Let $X$ be the value of the first die and $Y$ the sum of the two dice. Find $E(X / Y)$ Consider an experiment of rolling two dice. Let $X$ be the value of the first die and $Y$ the sum of the two dice. Find $E(X / Y)$, ie, obtain the value of $E(x/y) (y)$ for all $y$
Good evening, I could solve the problem. I have no idea how to start. You could give me some tips to solve it, please. Or some bibliographic references with similar exercises?
 A: Assuming you mean $\mathrm{E}(X|Y)$, then since the distribution of each die is identical and independent, if we are given that their sum is $y$, the expected value of each die would be the same: $y/2$.
If you did mean $\mathrm{E}(X/Y)$, then in light of the preceding, this would be $\frac12$.

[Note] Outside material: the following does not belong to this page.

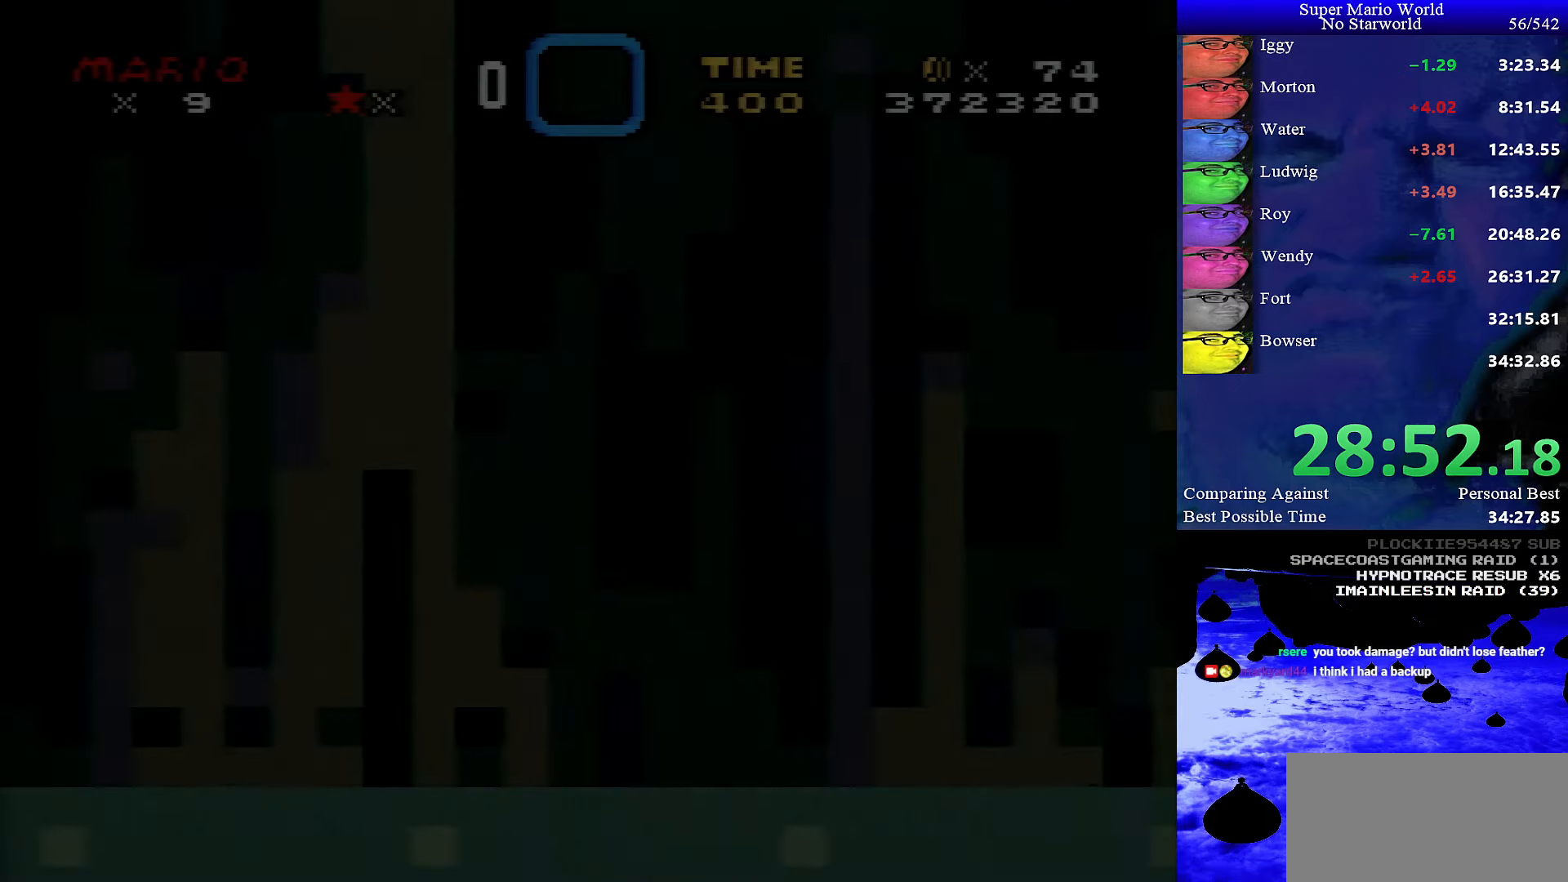
{"buttons": ["Y", "DPAD_RIGHT"], "events": []}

Explicit Calculation of $\boldsymbol{\mathrm{E}(X|Y)}$
Given that the sum of the dice is $y$, the possibilities for $x$ are from $y-6$ to $6$ with equal probability of each. That is, the probability that the first die is $x\in\mathbb{Z}$ is
$$
\frac1{13-y}[y-6\le x\le6]
$$
where the brackets are Iverson brackets.
Thus, the expected value would be
$$
\begin{align}
\sum_{x=y-6}^6\frac{x}{13-y}
&=\frac{\frac126(6+1)-\frac12(y-7)(y-6)}{13-y}\\
&=\frac{21-21+\frac{13}2y-\frac12y^2}{13-y}\\[9pt]
&=\frac y2
\end{align}
$$
This nicely agrees with the symmetry argument given above.
A: We show how to handle the problem for one value of $y$, say $y=9$.
Given that $Y=9$, $X$ takes on values $3$ to $6$ with equal probabilities. Thus $$E(X|Y=9)=\frac{3+4+5+6}{4}.$$  
One value of $y$ done, $10$ more to do. 
Remark: The symmetry argument of robjohn is much better.